* _WHAT TO DO_: This task calls for every entry below to be repeated exactly, without the pictures.

* _Records from a dataset_:
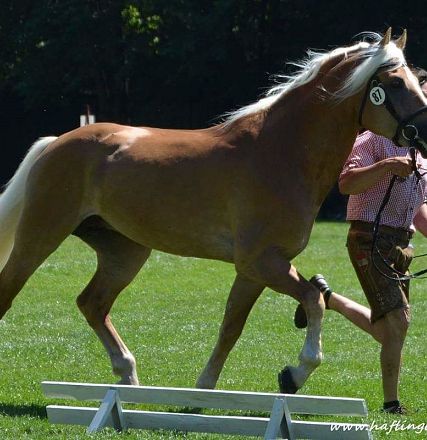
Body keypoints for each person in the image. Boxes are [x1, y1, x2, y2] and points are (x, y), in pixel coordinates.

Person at [294, 69, 427, 414]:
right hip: (368, 236)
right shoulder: (372, 140)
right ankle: (391, 405)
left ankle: (327, 298)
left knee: (388, 330)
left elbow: (419, 209)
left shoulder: (422, 154)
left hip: (401, 245)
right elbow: (347, 182)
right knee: (398, 323)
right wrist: (386, 166)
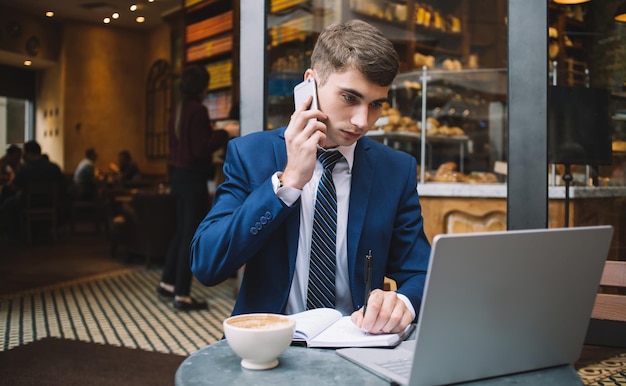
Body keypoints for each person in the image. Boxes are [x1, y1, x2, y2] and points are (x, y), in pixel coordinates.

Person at [190, 20, 431, 334]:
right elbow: (207, 264)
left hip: (358, 346)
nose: (362, 121)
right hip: (268, 345)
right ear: (310, 84)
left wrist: (403, 303)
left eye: (375, 105)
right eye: (350, 98)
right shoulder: (251, 155)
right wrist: (287, 183)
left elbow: (422, 274)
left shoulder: (394, 170)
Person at [157, 64, 238, 311]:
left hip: (178, 177)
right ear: (202, 86)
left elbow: (187, 148)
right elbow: (200, 148)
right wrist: (226, 132)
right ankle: (182, 295)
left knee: (181, 231)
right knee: (190, 236)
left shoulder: (178, 109)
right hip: (193, 181)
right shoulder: (198, 110)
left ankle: (167, 283)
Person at [0, 140, 64, 240]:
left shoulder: (25, 169)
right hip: (51, 203)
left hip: (29, 203)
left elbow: (13, 187)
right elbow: (62, 185)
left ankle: (14, 235)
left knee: (8, 204)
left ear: (28, 153)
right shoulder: (54, 167)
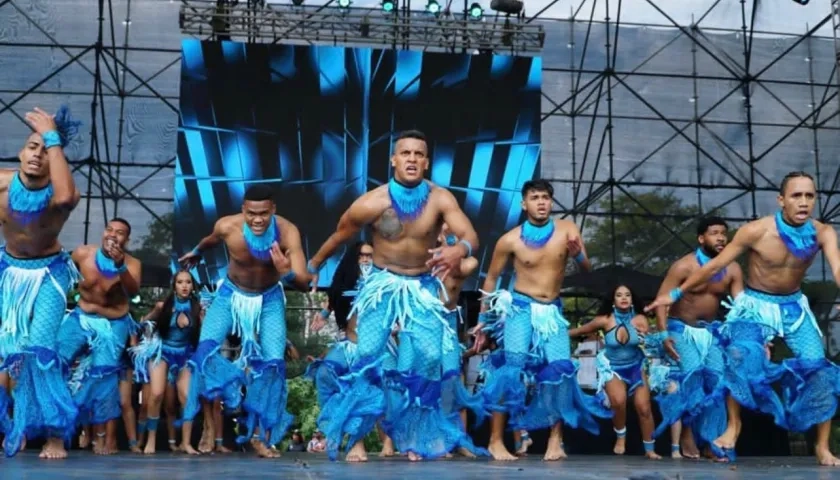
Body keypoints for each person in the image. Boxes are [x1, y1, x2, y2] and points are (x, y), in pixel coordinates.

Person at [306, 129, 479, 462]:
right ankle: (355, 439)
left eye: (418, 154)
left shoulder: (441, 199)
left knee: (428, 362)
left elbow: (470, 235)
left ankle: (414, 437)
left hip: (423, 287)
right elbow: (339, 235)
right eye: (406, 153)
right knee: (366, 360)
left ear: (426, 162)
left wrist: (461, 249)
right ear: (394, 160)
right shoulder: (373, 201)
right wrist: (313, 264)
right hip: (383, 285)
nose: (412, 159)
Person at [646, 171, 840, 466]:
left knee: (819, 369)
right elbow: (715, 266)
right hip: (755, 306)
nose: (803, 202)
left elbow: (837, 267)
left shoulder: (823, 232)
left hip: (793, 308)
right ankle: (733, 426)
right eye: (796, 195)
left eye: (809, 196)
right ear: (781, 200)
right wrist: (674, 295)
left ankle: (822, 447)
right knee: (738, 357)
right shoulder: (755, 231)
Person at [472, 179, 610, 462]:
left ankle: (555, 441)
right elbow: (491, 278)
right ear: (524, 203)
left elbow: (587, 271)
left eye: (546, 197)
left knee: (559, 372)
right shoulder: (510, 239)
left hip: (552, 312)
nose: (542, 202)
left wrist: (578, 255)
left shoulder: (567, 229)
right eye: (535, 197)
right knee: (511, 370)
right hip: (520, 308)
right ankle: (496, 441)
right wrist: (483, 321)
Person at [178, 184, 311, 458]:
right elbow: (209, 240)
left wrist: (286, 273)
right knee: (204, 355)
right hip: (230, 295)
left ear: (273, 209)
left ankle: (261, 437)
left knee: (273, 367)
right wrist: (196, 251)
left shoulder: (288, 232)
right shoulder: (228, 226)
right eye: (252, 213)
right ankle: (209, 428)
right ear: (243, 210)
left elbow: (305, 282)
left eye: (264, 213)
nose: (258, 219)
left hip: (269, 300)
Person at [0, 106, 81, 459]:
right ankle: (17, 426)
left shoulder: (60, 194)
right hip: (10, 272)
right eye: (32, 146)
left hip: (50, 272)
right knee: (13, 354)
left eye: (45, 151)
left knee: (42, 351)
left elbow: (65, 197)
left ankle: (55, 435)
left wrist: (52, 136)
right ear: (21, 152)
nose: (37, 154)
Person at [649, 217, 744, 460]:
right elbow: (662, 301)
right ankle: (687, 434)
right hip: (681, 329)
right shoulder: (684, 266)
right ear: (701, 238)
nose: (721, 237)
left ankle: (712, 441)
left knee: (718, 383)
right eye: (714, 233)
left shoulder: (732, 268)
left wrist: (749, 337)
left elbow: (741, 308)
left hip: (710, 332)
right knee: (692, 378)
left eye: (724, 233)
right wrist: (663, 335)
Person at [56, 218, 142, 455]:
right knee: (53, 361)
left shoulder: (132, 264)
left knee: (104, 375)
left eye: (120, 233)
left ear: (127, 239)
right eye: (109, 230)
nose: (113, 236)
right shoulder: (83, 253)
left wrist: (120, 265)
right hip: (81, 316)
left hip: (114, 322)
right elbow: (59, 273)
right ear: (103, 232)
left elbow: (133, 291)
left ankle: (103, 437)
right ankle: (51, 430)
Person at [568, 284, 659, 459]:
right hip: (612, 367)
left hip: (635, 366)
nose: (624, 298)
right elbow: (579, 331)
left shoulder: (640, 319)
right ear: (613, 300)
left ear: (632, 300)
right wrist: (555, 333)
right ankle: (620, 437)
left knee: (644, 408)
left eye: (627, 295)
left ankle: (650, 449)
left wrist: (648, 338)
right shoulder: (605, 320)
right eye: (619, 295)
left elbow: (651, 343)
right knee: (618, 401)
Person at [130, 269, 202, 454]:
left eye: (188, 282)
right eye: (180, 282)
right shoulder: (164, 306)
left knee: (187, 396)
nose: (184, 286)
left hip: (185, 354)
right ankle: (150, 440)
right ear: (174, 286)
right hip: (162, 352)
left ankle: (186, 442)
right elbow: (141, 324)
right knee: (156, 394)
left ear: (192, 286)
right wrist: (148, 321)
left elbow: (204, 335)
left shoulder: (198, 308)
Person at [436, 224, 487, 458]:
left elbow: (472, 263)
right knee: (428, 388)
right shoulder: (418, 260)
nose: (445, 233)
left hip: (447, 329)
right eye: (441, 229)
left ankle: (460, 440)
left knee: (455, 386)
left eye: (450, 231)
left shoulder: (460, 263)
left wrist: (451, 243)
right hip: (421, 327)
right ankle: (437, 441)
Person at [310, 241, 373, 334]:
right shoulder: (343, 283)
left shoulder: (383, 281)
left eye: (369, 256)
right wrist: (323, 315)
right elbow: (334, 296)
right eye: (360, 256)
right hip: (350, 333)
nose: (365, 260)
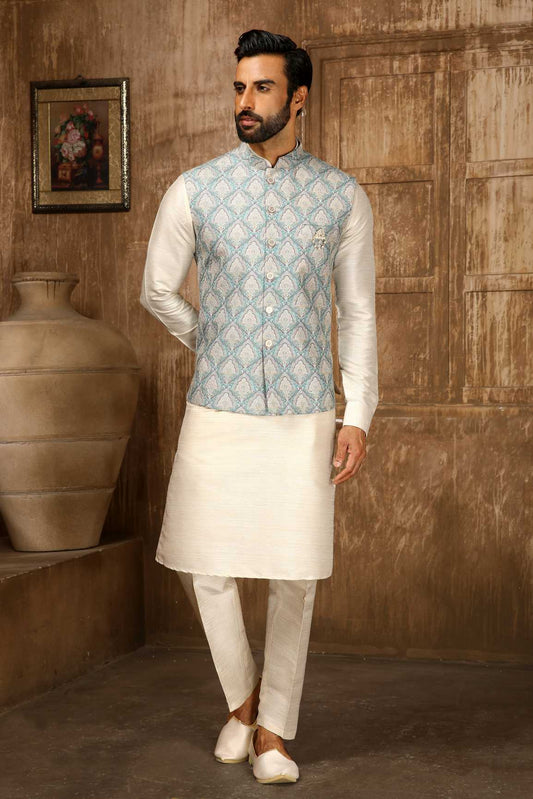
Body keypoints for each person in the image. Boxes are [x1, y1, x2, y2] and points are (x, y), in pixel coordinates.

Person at [140, 28, 378, 785]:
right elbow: (157, 289)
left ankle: (274, 731)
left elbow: (357, 312)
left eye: (263, 88)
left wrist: (357, 412)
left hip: (304, 411)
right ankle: (242, 703)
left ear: (297, 97)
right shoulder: (196, 189)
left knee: (293, 576)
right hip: (218, 404)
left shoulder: (340, 197)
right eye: (240, 87)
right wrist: (210, 337)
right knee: (205, 565)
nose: (246, 101)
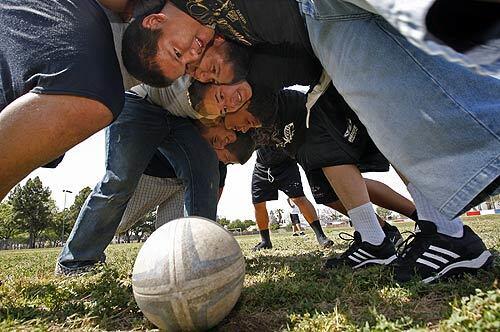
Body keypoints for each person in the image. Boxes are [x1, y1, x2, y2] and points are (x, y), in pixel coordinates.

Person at [116, 153, 229, 235]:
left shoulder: (220, 165)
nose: (225, 162)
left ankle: (165, 263)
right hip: (153, 174)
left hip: (184, 184)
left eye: (230, 163)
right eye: (227, 158)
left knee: (171, 233)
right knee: (118, 222)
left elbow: (217, 192)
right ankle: (97, 251)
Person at [252, 147, 333, 251]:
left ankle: (321, 236)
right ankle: (265, 241)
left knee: (298, 198)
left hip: (287, 165)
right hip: (262, 168)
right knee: (258, 203)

* _ANSWER FOR THE TASK_:
Body keypoints for each person in the image. Boxes are [x1, y1, x2, y2] and points are (x, y), in pixel coordinates.

Person at [294, 69, 427, 414]:
right hip: (368, 236)
right shoulder: (372, 140)
right ankle: (391, 405)
left ankle: (327, 298)
left knee: (388, 330)
left elbow: (419, 209)
left shoulder: (422, 154)
left hip: (401, 245)
right elbow: (347, 182)
right knee: (398, 323)
right wrist: (386, 166)
Body keypoints for each person in the image. Boxes are [x1, y1, x2, y2] and points are (x, y), in pixel coordinates.

Person at [190, 20, 431, 334]:
right elbow: (207, 264)
left hip: (358, 346)
nose: (362, 121)
right hip: (268, 345)
right ear: (310, 84)
left wrist: (403, 303)
left eye: (375, 105)
right eye: (350, 98)
right shoulder: (251, 155)
right wrist: (287, 183)
left elbow: (422, 274)
left shoulder: (394, 170)
Person at [157, 64, 238, 311]:
left hip: (178, 177)
right ear: (202, 86)
left elbow: (187, 148)
right elbow: (200, 148)
right wrist: (226, 132)
right ankle: (182, 295)
left knee: (181, 231)
right knee: (190, 236)
left shoulder: (178, 109)
right hip: (193, 181)
right shoulder: (198, 110)
left ankle: (167, 283)
Person at [0, 140, 64, 240]:
left shoulder: (25, 169)
right hip: (51, 203)
left hip: (29, 203)
left elbow: (13, 187)
right elbow: (62, 185)
left ankle: (14, 235)
left knee: (8, 204)
left ear: (28, 153)
right shoulder: (54, 167)
Body keypoints for each person in the image. Boxes are [x1, y1, x2, y2] and points are (x, y), in pixel coordinates.

Person at [306, 129, 479, 462]:
right ankle: (355, 439)
left eye: (418, 154)
left shoulder: (441, 199)
left knee: (428, 362)
left elbow: (470, 235)
left ankle: (414, 437)
left hip: (423, 287)
right elbow: (339, 235)
right eye: (406, 153)
right knee: (366, 360)
left ear: (426, 162)
left wrist: (461, 249)
right ear: (394, 160)
right shoulder: (373, 201)
right wrist: (313, 264)
right hip: (383, 285)
nose: (412, 159)
Person at [646, 171, 840, 466]:
left knee: (819, 369)
right elbow: (715, 266)
right hip: (755, 306)
nose: (803, 202)
left elbow: (837, 267)
left shoulder: (823, 232)
left hip: (793, 308)
right ankle: (733, 426)
right eye: (796, 195)
left eye: (809, 196)
right ear: (781, 200)
right wrist: (674, 295)
left ankle: (822, 447)
right knee: (738, 357)
right shoulder: (755, 231)
Person at [472, 179, 610, 462]:
left ankle: (555, 441)
right elbow: (491, 278)
right ear: (524, 203)
left elbow: (587, 271)
left eye: (546, 197)
left knee: (559, 372)
right shoulder: (510, 239)
left hip: (552, 312)
nose: (542, 202)
left wrist: (578, 255)
left shoulder: (567, 229)
right eye: (535, 197)
right knee: (511, 370)
right hip: (520, 308)
right ankle: (496, 441)
right wrist: (483, 321)
Person at [178, 184, 311, 458]:
right elbow: (209, 240)
left wrist: (286, 273)
right knee: (204, 355)
right hip: (230, 295)
left ear: (273, 209)
left ankle: (261, 437)
left knee: (273, 367)
right wrist: (196, 251)
left shoulder: (288, 232)
right shoulder: (228, 226)
right eye: (252, 213)
right ankle: (209, 428)
right ear: (243, 210)
left elbow: (305, 282)
left eye: (264, 213)
nose: (258, 219)
left hip: (269, 300)
Person at [0, 106, 81, 459]:
right ankle: (17, 426)
left shoulder: (60, 194)
right hip: (10, 272)
right eye: (32, 146)
left hip: (50, 272)
right knee: (13, 354)
left eye: (45, 151)
left knee: (42, 351)
left elbow: (65, 197)
left ankle: (55, 435)
left wrist: (52, 136)
right ear: (21, 152)
nose: (37, 154)
Person at [649, 217, 744, 460]:
right elbow: (662, 301)
right ankle: (687, 434)
right hip: (681, 329)
right shoulder: (684, 266)
right ear: (701, 238)
nose: (721, 237)
left ankle: (712, 441)
left knee: (718, 383)
right eye: (714, 233)
left shoulder: (732, 268)
left wrist: (749, 337)
left elbow: (741, 308)
left hip: (710, 332)
right knee: (692, 378)
left eye: (724, 233)
right wrist: (663, 335)
Person at [56, 218, 142, 455]:
right knee: (53, 361)
left shoulder: (132, 264)
left knee: (104, 375)
left eye: (120, 233)
left ear: (127, 239)
right eye: (109, 230)
nose: (113, 236)
right shoulder: (83, 253)
left wrist: (120, 265)
right hip: (81, 316)
left hip: (114, 322)
right elbow: (59, 273)
right ear: (103, 232)
left elbow: (133, 291)
left ankle: (103, 437)
right ankle: (51, 430)
Person at [568, 284, 659, 459]:
right hip: (612, 367)
left hip: (635, 366)
nose: (624, 298)
right elbow: (579, 331)
left shoulder: (640, 319)
right ear: (613, 300)
left ear: (632, 300)
right wrist: (555, 333)
right ankle: (620, 437)
left knee: (644, 408)
left eye: (627, 295)
left ankle: (650, 449)
left wrist: (648, 338)
right shoulder: (605, 320)
right eye: (619, 295)
left elbow: (651, 343)
right knee: (618, 401)
Person at [130, 269, 202, 454]:
left eye: (188, 282)
right eye: (180, 282)
right shoulder: (164, 306)
left knee: (187, 396)
nose: (184, 286)
left hip: (185, 354)
right ankle: (150, 440)
right ear: (174, 286)
right hip: (162, 352)
left ankle: (186, 442)
right elbow: (141, 324)
right knee: (156, 394)
left ear: (192, 286)
right wrist: (148, 321)
left elbow: (204, 335)
left shoulder: (198, 308)
Person at [436, 224, 487, 458]:
left elbow: (472, 263)
right knee: (428, 388)
right shoulder: (418, 260)
nose: (445, 233)
left hip: (447, 329)
right eye: (441, 229)
left ankle: (460, 440)
left knee: (455, 386)
left eye: (450, 231)
left shoulder: (460, 263)
left wrist: (451, 243)
right hip: (421, 327)
right ankle: (437, 441)
Person at [310, 241, 373, 334]:
right shoulder: (343, 283)
left shoulder: (383, 281)
left eye: (369, 256)
right wrist: (323, 315)
right elbow: (334, 296)
right eye: (360, 256)
right hip: (350, 333)
nose: (365, 260)
Body keypoints for each person in the image. Boxes are [x1, y1, x2, y2] and points are (x, y), in pixel coordinates.

Person at [140, 28, 378, 785]:
right elbow: (157, 289)
left ankle: (274, 731)
left elbow: (357, 312)
left eye: (263, 88)
left wrist: (357, 412)
left hip: (304, 411)
right ankle: (242, 703)
left ear: (297, 97)
right shoulder: (196, 189)
left knee: (293, 576)
right hip: (218, 404)
left shoulder: (340, 197)
right eye: (240, 87)
right wrist: (210, 337)
right knee: (205, 565)
nose: (246, 101)
Body keypoints for each person in the image. Boxes are [x1, y1, x2, y2] and points are (x, y), in pixel coordinates.

Person at [116, 153, 229, 235]:
left shoulder: (220, 165)
nose: (225, 162)
left ankle: (165, 263)
right hip: (153, 174)
left hip: (184, 184)
left eye: (230, 163)
right eye: (227, 158)
left knee: (171, 233)
right knee: (118, 222)
left elbow: (217, 192)
right ankle: (97, 251)
Person at [252, 147, 333, 251]:
left ankle: (321, 236)
right ankle: (265, 241)
left knee: (298, 198)
left hip: (287, 165)
right hip: (262, 168)
right knee: (258, 203)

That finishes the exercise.